E.g. on Unix, you have the inode, which contains the size,
owner, permissions, modified/accessed times, etc, plus the list of blocks
containing the data. Note that the inode /doesn't/ contain the name. Every
file, directory, symlink and device has (or, really, is) an inode. The
stat() call basically returns a copy of the inode, minus information which
is "internal" (e.g. the list of blocks).
Then you have directories, where the data consists of a mapping from names
to inode numbers. On early systems, a directory was simply a list of
<name,inode#> pairs. Modern systems use e.g. a btree to facilitate random
access (looking up a specific name in a directory is far more common than
enumerating the contents of a directory).
DOS' FAT filesystem places everything into the directory, so rather than
just a name and an inode number, the entire "inode" is included as part of
the directory entry.
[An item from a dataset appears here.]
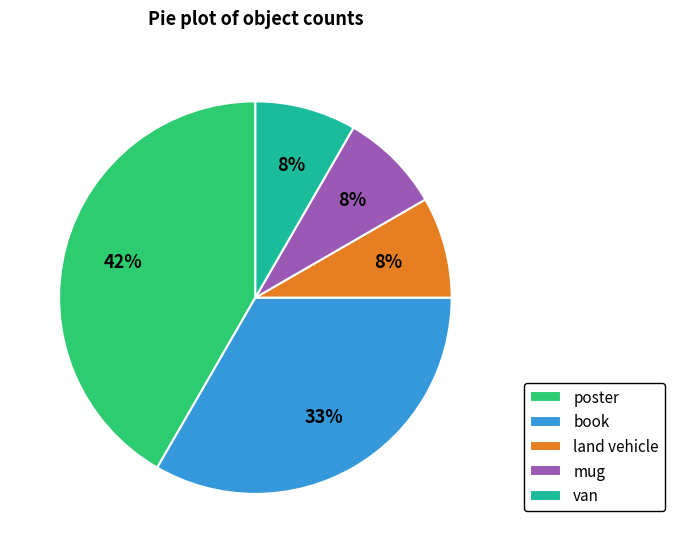

What is the ratio of the value at land vehicle to the value at mug?

1.0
The main drawback compared to Unix is you can't have
hard links (multiple directory entries referring to the same inode
number). Also, on VFAT and NTFS, filenames are Unicode wide strings, not
byte strings. The inefficiencies of FAT are circumvented by building more
efficient representations in memory.
Assuming that you're not trying to implement a real filesystem, I'd
suggest replacing the file and directory structures with a common
"node" structure which includes a union member for the
file/directory/other parts. For a directory, the data would be a map
(btree, hashtable, etc) with names as keys and either nodes or references
(pointers, indices) to nodes. Separate maps for files and subdirectories
may or may not be a good idea.
If you are trying to implement a real filesystem, you need to figure out
how to make modifications efficiently (i.e. not contiguous blocks which
need to be realloc()d whenever something changes).